The Mandalorian may be the first official Star Wars release without “Star Wars” in the title since the mid-1980s made-for-TV Ewok movies, but that doesn’t make it any less Star Wars. In fact, in a new interview in the pop-culture magazine Entertainment Weekly, series creator, writer, and showrunner Jon Favreau (Iron Man, Disney’s The Jungle Book and The Lion King reimaginings) talks about going back to the series’ roots for the live-action show set to premiere this fall on Disney+.
“It’s like after the Roman Empire falls, or when you don’t have a centralized shogun in Japan — and, of course, the Old West, when there wasn’t any government in the areas that had not yet been settled,” Favreau describes The Mandalorian’s premise. “Those are also cinematic tropes in films that originally inspired George Lucas to make Star Wars.”
More The Mandalorian facts from EW’s new cover story:
- The show is set between Episode VI: Return of the Jedi and Episode VII: The Force Awakens in the larger Star Wars saga, and will touch on the origins of the First Order in the aftermath of the Galactic Empire.
- The main character (so far referred to only as The Mandalorian) is a bounty hunter played by actor Pedro Pascal (Game of Thrones) who stalks his prey during a period when “chaos reigns across the universe.”
- No major legacy characters will have a role in the show’s first season.

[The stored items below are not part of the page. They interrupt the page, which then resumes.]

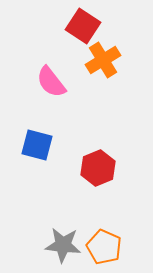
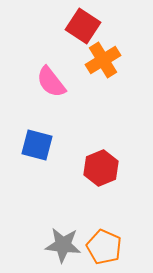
red hexagon: moved 3 px right
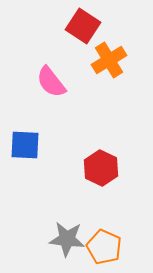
orange cross: moved 6 px right
blue square: moved 12 px left; rotated 12 degrees counterclockwise
red hexagon: rotated 12 degrees counterclockwise
gray star: moved 4 px right, 6 px up
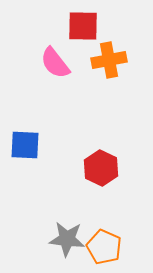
red square: rotated 32 degrees counterclockwise
orange cross: rotated 20 degrees clockwise
pink semicircle: moved 4 px right, 19 px up
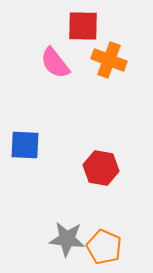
orange cross: rotated 32 degrees clockwise
red hexagon: rotated 16 degrees counterclockwise
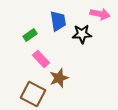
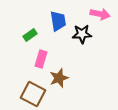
pink rectangle: rotated 60 degrees clockwise
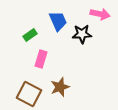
blue trapezoid: rotated 15 degrees counterclockwise
brown star: moved 1 px right, 9 px down
brown square: moved 4 px left
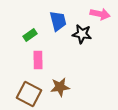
blue trapezoid: rotated 10 degrees clockwise
black star: rotated 12 degrees clockwise
pink rectangle: moved 3 px left, 1 px down; rotated 18 degrees counterclockwise
brown star: rotated 12 degrees clockwise
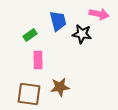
pink arrow: moved 1 px left
brown square: rotated 20 degrees counterclockwise
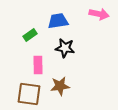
blue trapezoid: rotated 85 degrees counterclockwise
black star: moved 17 px left, 14 px down
pink rectangle: moved 5 px down
brown star: moved 1 px up
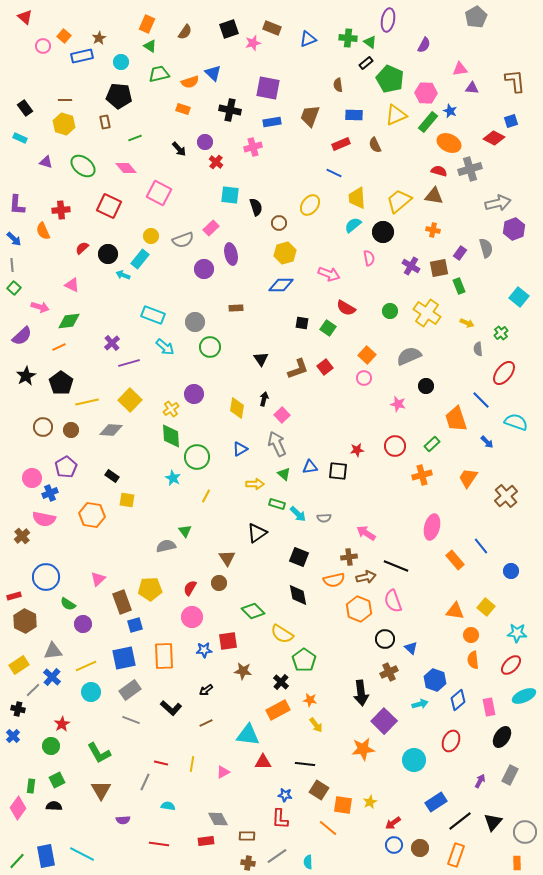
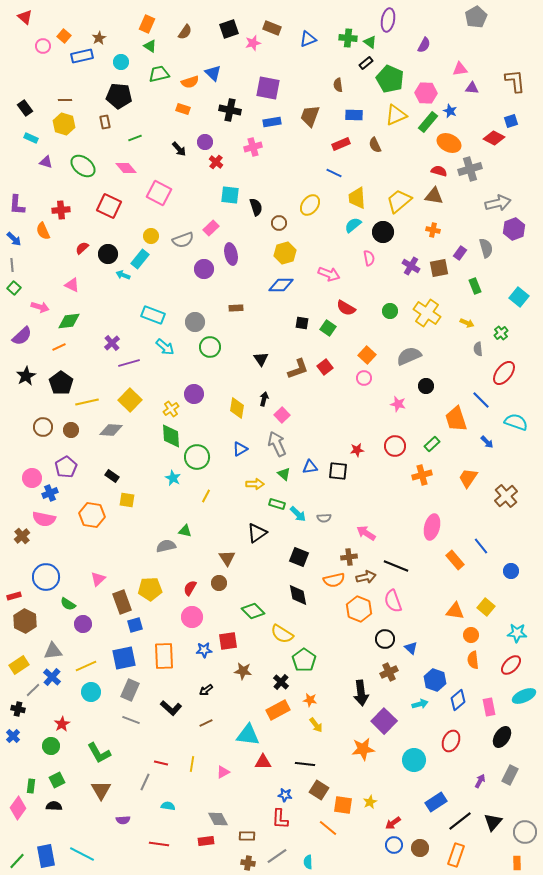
cyan rectangle at (20, 138): moved 11 px right
green rectangle at (459, 286): moved 16 px right
green triangle at (185, 531): rotated 40 degrees counterclockwise
gray rectangle at (130, 690): rotated 30 degrees counterclockwise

- The concept was inspired by the Mos Eisley Cantina scene in the first Star Wars movie. “I’ve always been curious what the other people in the cantina are up to,” says Favreau. ““We’re digging really deep in the toy chest and pulling out the action figures that people were always curious about and were not quite in the center frame, but have a lot of potential.”
- The Mandalorian, as a character, would “prefer to do the right thing,” but “his duties could very much be in conflict with that.” “Doing the right thing has many faces,” says Pascal.
- Speaking of faces, we won’t see Pascal’s very often during the show, as The Mandalorian prefers to wear his helmet. “R2-D2 is my favorite character and he barely has an eye,” Favreau explains.
- In addition to directing the first season finale, Taika Waititi (Thor: Ragnarok) will voice the assassin droid IG-11– an assembly-line cousin to IG-88 as seen in The Empire Strikes Back. Waititi says the character’s “innocent and naive” voice is somewhere between Siri and 2001: A Space Odyssey’s HAL 9000.
- Rounding out the cast are Gina Carano (Deadpool) as Cara Dune, a “Rebel Shock Trooper-turned-mercenary,” Carl Weathers (Toy Story 4) as Greef Carga, “the leader of a bounty hunters’ guild,” and Giancarlo Esposito (Breaking Bad) as Moff Gideon, “a former governor under the Galactic Empire whose world fell apart when those pesky Rebels blew up the second Death Star.”
- Esposito’s character gets to pilot a TIE Fighter in the series.
- Producer and director Dave Filoni (Star Wars: The Clone Wars, Star Wars Rebels, Star Wars Resistance) says fans will see things in The Mandalorian that have never been seen before in Star Wars.
Maybe that’s why the show doesn’t need the franchise’s name in the title.
The Mandalorian will premiere as a launch-day title for Disney+ when the new streaming service goes live on Tuesday, November 12.